Model | Accuracy | Macro F1 score
Proposed model | 68.45% | 63.92%
Pontiki et al. (2014) | 51.37% | n/a
Negi and Buitelaar (2014) | 57.03% | n/a
Wang et al. (2016) | 68.90% | n/a
Wagner et al. (2014) | 70.48% | n/a
Kiritchenko et al. (2014) | 70.48% | n/a
Tang et al. (2016) | 71.83% | 68.43%
Chen et al. (2017) | 74.49% | 71.35%
Fig. 2: Performance on aspect sentiment classification on the SemEval test set
Sentiment misclassifications can be grouped into three types of mistakes: predicting the opposite sentiment, predicting a strong sentiment instead of neutrality, and predicting neutrality instead of a strong sentiment. For marketers who interpret the model predictions, the first type of mistake would be the most severe. The third type of mistake was most common. It is arguably the least severe mistake and shows that the proposed system tends to be conservative in its predictions.
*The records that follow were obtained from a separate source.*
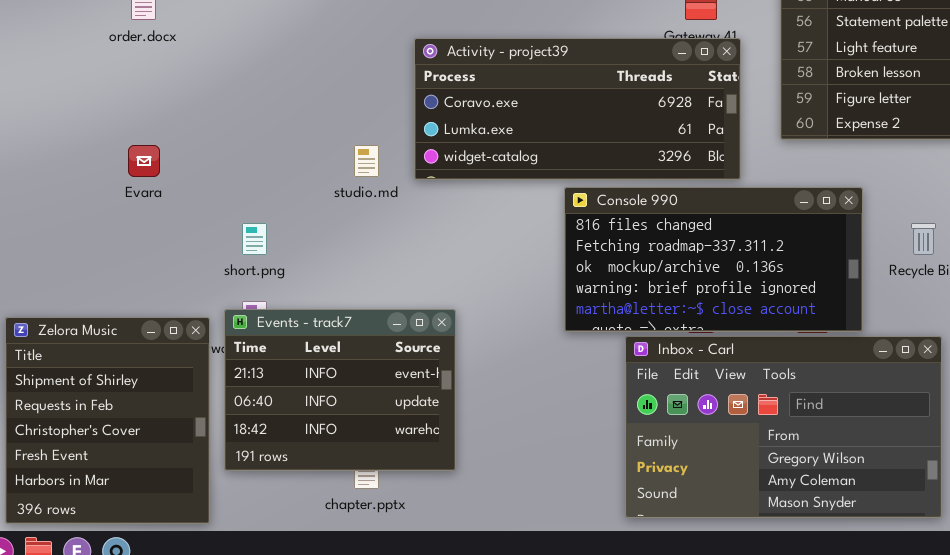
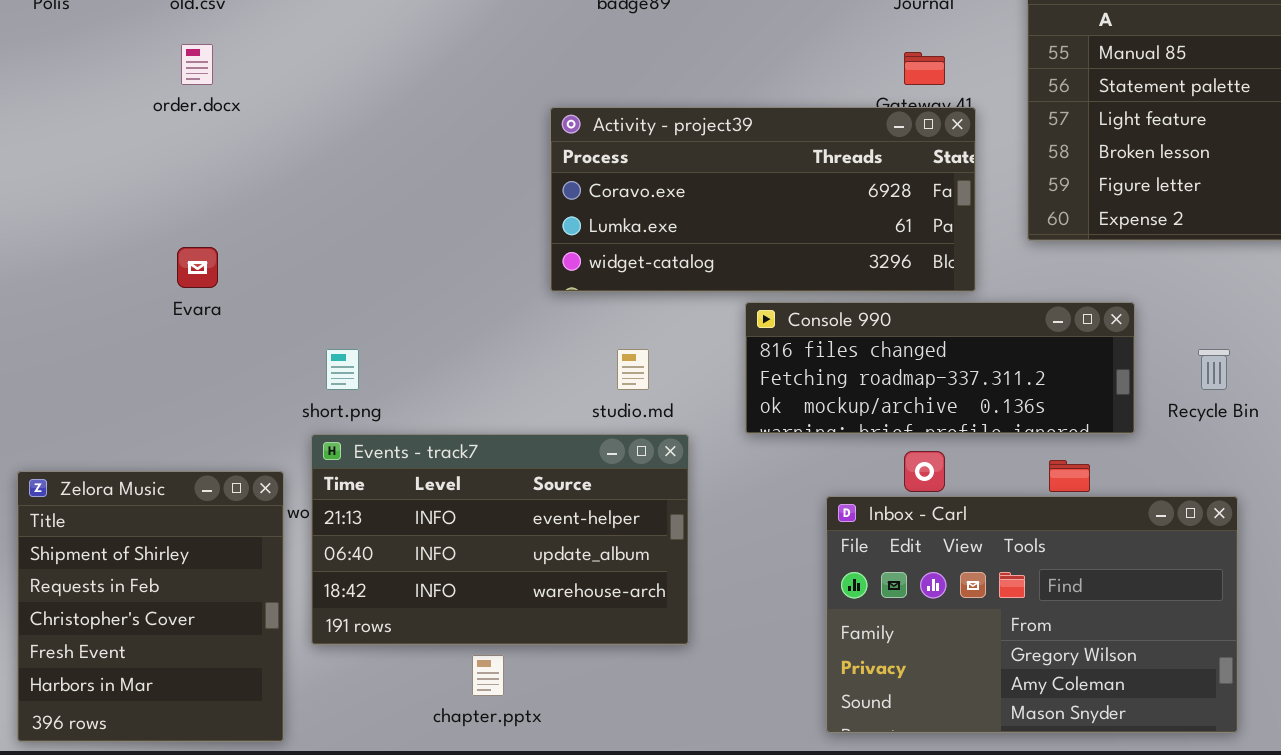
studio.md: [354,145,379,177] -> [617,349,649,390], moved
Console 990: [564,187,863,332] -> [745,302,1135,434], resized
Events - track7: [224,309,456,471] -> [311,434,689,645], moved, resized

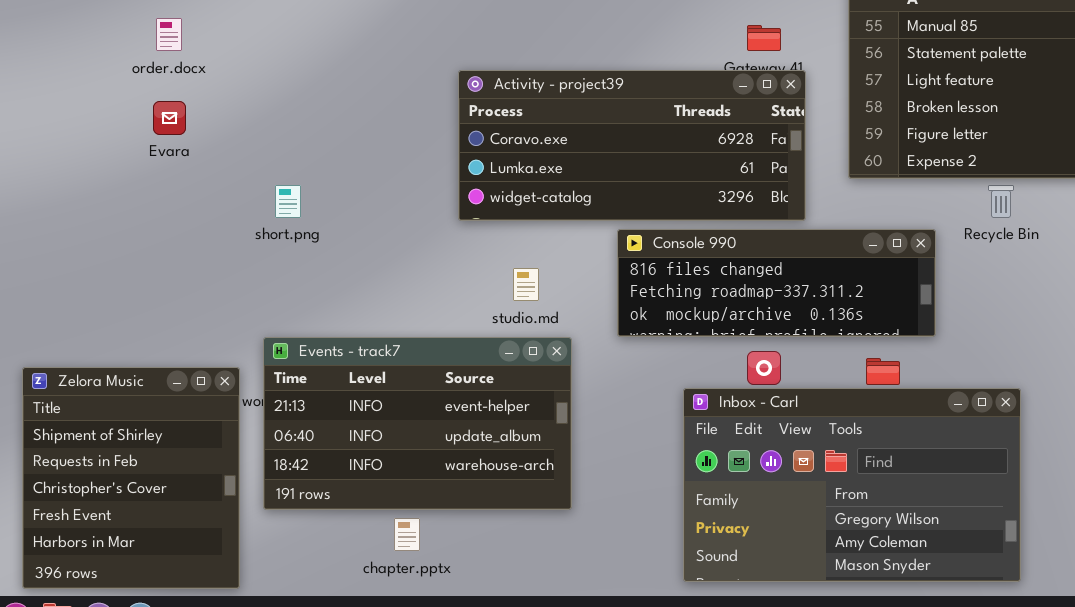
Evara: [177,247,218,288] -> [153,101,186,135], moved
short.png: [326,349,359,390] -> [275,185,301,218], moved
Recycle Bin: [1198,349,1230,390] -> [988,185,1014,218], moved

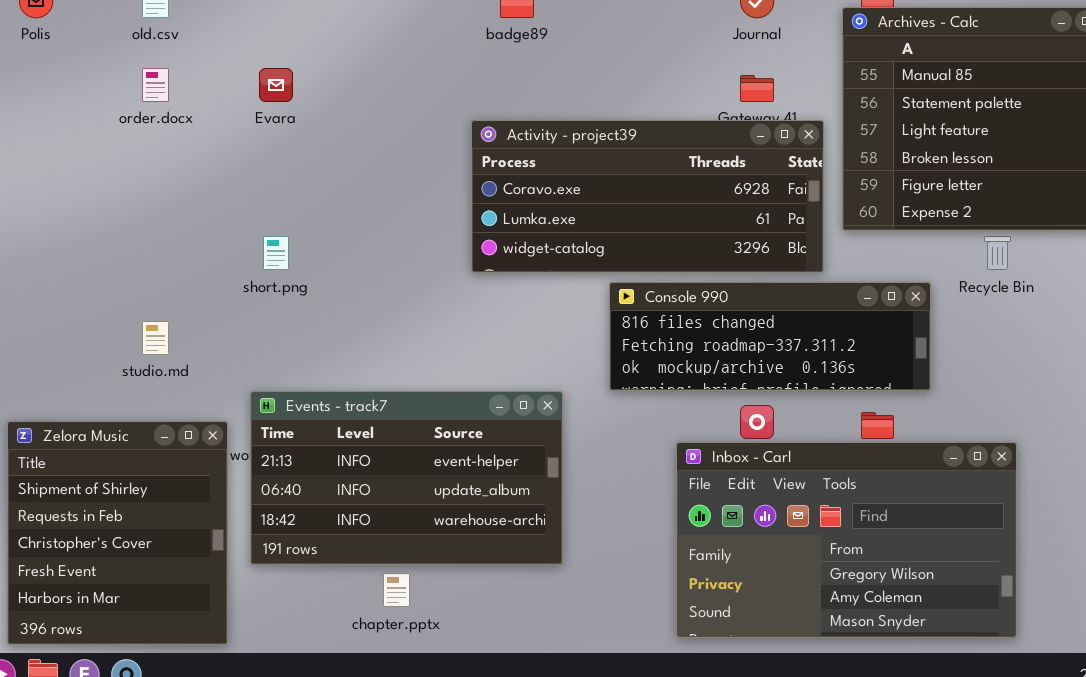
Activity - project39: [458,70,806,221] -> [471,120,824,273], moved
Evara: [153,101,186,135] -> [259,68,293,102], moved
studio.md: [513,268,539,301] -> [142,321,169,355], moved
Overall, model performance is encouraging, especially because the model used only two features. This is in sharp contrast to traditional methods. Moreover, no specialized knowledge of linguistics was needed to develop the proposed system. In addition, it does not use any sentiment lexica, which is especially beneficial when considering languages other than English.
A case study in the laptop domain illustrates how and to what degree the proposed ABSA system is useful for practical purposes in market research.
The paper’s contributions are
̶ provision of a labeled dataset for ABSA, which could enhance other models;
̶ provision of refined annotation guidelines that consider marketing needs;
̶ proposal and implementation of a system that combine gated recurrent units and convolutional neural networks;
̶ performance evaluation of the system;
̶ error analyses, which can help practitioners to interpret the model output and may allow academics to improve future models;
̶ model outputs that summarize the customer opinions voiced in unlabeled and unstructured reviews;
̶ some insight into customer satisfaction and preferences (regarding the case study laptops), which might facilitate decision-making in marketing;
̶ guidance on why, how, and under what limitations to use ABSA, especially for marketing purposes.
With only words and part-of-speech tags as inputs, the proposed system achieves competitive results on the benchmark dataset. Sentiment lexica, handcrafted rules or manual feature engineering are not required. The system can be readily used to analyze English customer reviews of laptops. Given appropriate training data, the approach may also be applicable to other product categories and languages.
ABSA offers a structured representation of the most frequently mentioned positive and negative aspects in customer reviews. Moreover, it does so in a timely manner. The output can help to determine what reviewers like and dislike about a product. Given a large amount of review text, ABSA provides a detailed picture of customer satisfaction and can stimulate product improvements. It can also support marketers in inferring the reviewers’ reasons to purchase the product and the purposes for which they use it. Moreover, ABSA can complement traditional marketing research, especially as a preliminary study or by providing up-to-date information. In short, it can help companies to understand customers.